(Items from a dataset):
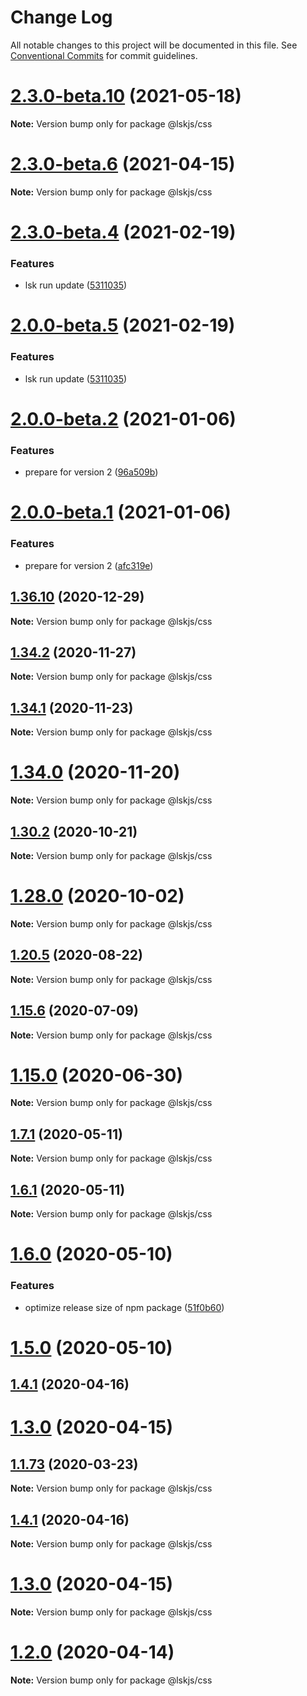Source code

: # Change Log

All notable changes to this project will be documented in this file.
See [Conventional Commits](https://conventionalcommits.org) for commit guidelines.

# [2.3.0-beta.10](https://github.com/lskjs/ux/tree/master/packages/css/compare/v2.3.0-beta.9...v2.3.0-beta.10) (2021-05-18)

**Note:** Version bump only for package @lskjs/css





# [2.3.0-beta.6](https://github.com/lskjs/ux/tree/master/packages/css/compare/v2.3.0-beta.4...v2.3.0-beta.6) (2021-04-15)

**Note:** Version bump only for package @lskjs/css





# [2.3.0-beta.4](https://github.com/lskjs/ux/tree/master/packages/css/compare/v2.0.0-beta.4...v2.3.0-beta.4) (2021-02-19)


### Features

* lsk run update ([5311035](https://github.com/lskjs/ux/tree/master/packages/css/commit/5311035a4a997dba9a2c4c5f10b9e46991756118))





# [2.0.0-beta.5](https://github.com/lskjs/ux/tree/master/packages/css/compare/v2.0.0-beta.4...v2.0.0-beta.5) (2021-02-19)


### Features

* lsk run update ([5311035](https://github.com/lskjs/ux/tree/master/packages/css/commit/5311035a4a997dba9a2c4c5f10b9e46991756118))





# [2.0.0-beta.2](https://github.com/lskjs/ux/tree/master/packages/css/compare/v2.0.0-beta.1...v2.0.0-beta.2) (2021-01-06)


### Features

* prepare for version 2 ([96a509b](https://github.com/lskjs/ux/tree/master/packages/css/commit/96a509ba00518803fe27868f19d329561aeaa650))





# [2.0.0-beta.1](https://github.com/lskjs/ux/tree/master/packages/css/compare/v1.36.10...v2.0.0-beta.1) (2021-01-06)


### Features

* prepare for version 2 ([afc319e](https://github.com/lskjs/ux/tree/master/packages/css/commit/afc319ec7bb9f1d4236ad02e951f295f6d79a3e9))





## [1.36.10](https://github.com/lskjs/ux/tree/master/packages/css/compare/v1.36.9...v1.36.10) (2020-12-29)

**Note:** Version bump only for package @lskjs/css





## [1.34.2](https://github.com/lskjs/ux/tree/master/packages/css/compare/v1.34.1...v1.34.2) (2020-11-27)

**Note:** Version bump only for package @lskjs/css





## [1.34.1](https://github.com/lskjs/ux/tree/master/packages/css/compare/v1.34.0...v1.34.1) (2020-11-23)

**Note:** Version bump only for package @lskjs/css





# [1.34.0](https://github.com/lskjs/ux/tree/master/packages/css/compare/v1.33.0...v1.34.0) (2020-11-20)

**Note:** Version bump only for package @lskjs/css





## [1.30.2](https://github.com/lskjs/ux/tree/master/packages/css/compare/v1.30.1...v1.30.2) (2020-10-21)

**Note:** Version bump only for package @lskjs/css





# [1.28.0](https://github.com/lskjs/ux/tree/master/packages/css/compare/v1.27.4...v1.28.0) (2020-10-02)

**Note:** Version bump only for package @lskjs/css





## [1.20.5](https://github.com/lskjs/ux/tree/master/packages/css/compare/v1.20.4...v1.20.5) (2020-08-22)

**Note:** Version bump only for package @lskjs/css





## [1.15.6](https://github.com/lskjs/ux/tree/master/packages/css/compare/v1.15.5...v1.15.6) (2020-07-09)

**Note:** Version bump only for package @lskjs/css





# [1.15.0](https://github.com/lskjs/ux/tree/master/packages/css/compare/v1.14.0...v1.15.0) (2020-06-30)

**Note:** Version bump only for package @lskjs/css





## [1.7.1](https://github.com/lskjs/ux/tree/master/packages/css/compare/v1.6.1...v1.7.1) (2020-05-11)

**Note:** Version bump only for package @lskjs/css





## [1.6.1](https://github.com/lskjs/ux/tree/master/packages/css/compare/v1.6.0...v1.6.1) (2020-05-11)

**Note:** Version bump only for package @lskjs/css





# [1.6.0](https://github.com/lskjs/ux/tree/master/packages/css/compare/v1.5.0...v1.6.0) (2020-05-10)


### Features

* optimize release size of npm package ([51f0b60](https://github.com/lskjs/ux/tree/master/packages/css/commit/51f0b60a4a471b0b1da9232105a4cf23b720ec8c))





# [1.5.0](https://github.com/lskjs/ux/tree/master/packages/css/compare/v1.1.94...v1.5.0) (2020-05-10)



## [1.4.1](https://github.com/lskjs/ux/tree/master/packages/css/compare/v1.4.0...v1.4.1) (2020-04-16)



# [1.3.0](https://github.com/lskjs/ux/tree/master/packages/css/compare/v1.1.76...v1.3.0) (2020-04-15)



## [1.1.73](https://github.com/lskjs/ux/tree/master/packages/css/compare/v1.1.72...v1.1.73) (2020-03-23)

**Note:** Version bump only for package @lskjs/css





## [1.4.1](https://github.com/lskjs/ux/tree/master/packages/css/compare/v1.4.0...v1.4.1) (2020-04-16)

**Note:** Version bump only for package @lskjs/css





# [1.3.0](https://github.com/lskjs/ux/tree/master/packages/css/compare/v1.1.76...v1.3.0) (2020-04-15)

**Note:** Version bump only for package @lskjs/css





# [1.2.0](https://github.com/lskjs/ux/tree/master/packages/css/compare/v1.1.76...v1.2.0) (2020-04-14)

**Note:** Version bump only for package @lskjs/css
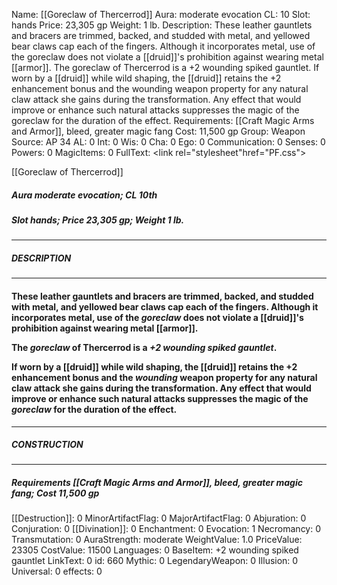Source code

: Name: [[Goreclaw of Thercerrod]]
Aura: moderate evocation
CL: 10
Slot: hands
Price: 23,305 gp
Weight: 1 lb.
Description: These leather gauntlets and bracers are trimmed, backed, and studded with metal, and yellowed bear claws cap each of the fingers. Although it incorporates metal, use of the goreclaw does not violate a [[druid]]'s prohibition against wearing metal [[armor]]. The goreclaw of Thercerrod is a +2 wounding spiked gauntlet. If worn by a [[druid]] while wild shaping, the [[druid]] retains the +2 enhancement bonus and the wounding weapon property for any natural claw attack she gains during the transformation. Any effect that would improve or enhance such natural attacks suppresses the magic of the goreclaw for the duration of the effect.
Requirements: [[Craft Magic Arms and Armor]], bleed, greater magic fang
Cost: 11,500 gp
Group: Weapon
Source: AP 34
AL: 0
Int: 0
Wis: 0
Cha: 0
Ego: 0
Communication: 0
Senses: 0
Powers: 0
MagicItems: 0
FullText: <link rel="stylesheet"href="PF.css"><div class="heading"><p class="alignleft">[[Goreclaw of Thercerrod]]</p><div style="clear: both;"></div></div><div><h5><b>Aura </b>moderate evocation; <b>CL </b>10th</h5><h5><b>Slot </b>hands; <b>Price </b>23,305 gp; <b>Weight </b>1 lb.</h5></div><hr/><div><h5><b>DESCRIPTION</b></h5></div><hr/><div><h4><p>These leather gauntlets and bracers are trimmed, backed, and studded with metal, and yellowed bear claws cap each of the fingers. Although it incorporates metal, use of the <i>goreclaw</i> does not violate a [[druid]]'s prohibition against wearing metal [[armor]].</p><p>The <i>goreclaw</i> of Thercerrod is a <i>+2 <i>wounding</i> spiked gauntlet</i>.</p><p>If worn by a [[druid]] while wild shaping, the [[druid]] retains the +2 enhancement bonus and the <i>wounding</i> weapon property for any natural claw attack she gains during the transformation. Any effect that would improve or enhance such natural attacks suppresses the magic of the <i>goreclaw</i> for the duration of the effect.</p></h4></div><hr/><div><h5><b>CONSTRUCTION</b></h5></div><hr/><div><h5><b>Requirements </b>[[Craft Magic Arms and Armor]], <i>bleed</i>, <i>greater magic fang</i>; <b>Cost </b>11,500 gp</h5></div>
[[Destruction]]: 0
MinorArtifactFlag: 0
MajorArtifactFlag: 0
Abjuration: 0
Conjuration: 0
[[Divination]]: 0
Enchantment: 0
Evocation: 1
Necromancy: 0
Transmutation: 0
AuraStrength: moderate
WeightValue: 1.0
PriceValue: 23305
CostValue: 11500
Languages: 0
BaseItem: +2 wounding spiked gauntlet
LinkText: 0
id: 660
Mythic: 0
LegendaryWeapon: 0
Illusion: 0
Universal: 0
effects: 0

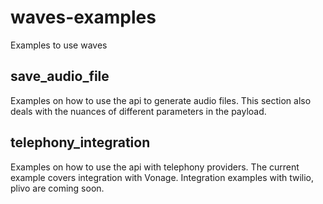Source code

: # waves-examples
Examples to use waves

## save_audio_file
Examples on how to use the api to generate audio files. This section also deals with the nuances of different parameters in the payload.

## telephony_integration
Examples on how to use the api with telephony providers. The current example covers integration with Vonage. Integration examples with twilio, plivo are coming soon.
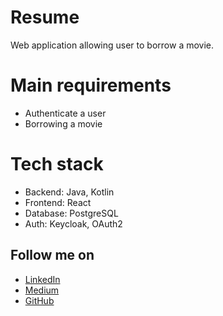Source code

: # Resume
Web application allowing user to borrow a movie.

# Main requirements
- Authenticate a user 
- Borrowing a movie

# Tech stack
- Backend: Java, Kotlin
- Frontend: React
- Database: PostgreSQL
- Auth: Keycloak, OAuth2

## Follow me on 
- [LinkedIn](https://www.linkedin.com/in/alex-sieyadjeu)
- [Medium](https://www.stackalbrains.com)
- [GitHub](https://https://github.com/alexlionnel)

(Aim of the task):
Output should consist of the lines above from the one with "BaseItem: +2 wounding spiked gauntlet" down to the one with "## Follow me on", exact and without pictures.

(Written response):
BaseItem: +2 wounding spiked gauntlet
LinkText: 0
id: 660
Mythic: 0
LegendaryWeapon: 0
Illusion: 0
Universal: 0
effects: 0

Source code

: # waves-examples
Examples to use waves

## save_audio_file
Examples on how to use the api to generate audio files. This section also deals with the nuances of different parameters in the payload.

## telephony_integration
Examples on how to use the api with telephony providers. The current example covers integration with Vonage. Integration examples with twilio, plivo are coming soon.
Source code

: # Resume
Web application allowing user to borrow a movie.

# Main requirements
- Authenticate a user 
- Borrowing a movie

# Tech stack
- Backend: Java, Kotlin
- Frontend: React
- Database: PostgreSQL
- Auth: Keycloak, OAuth2

## Follow me on 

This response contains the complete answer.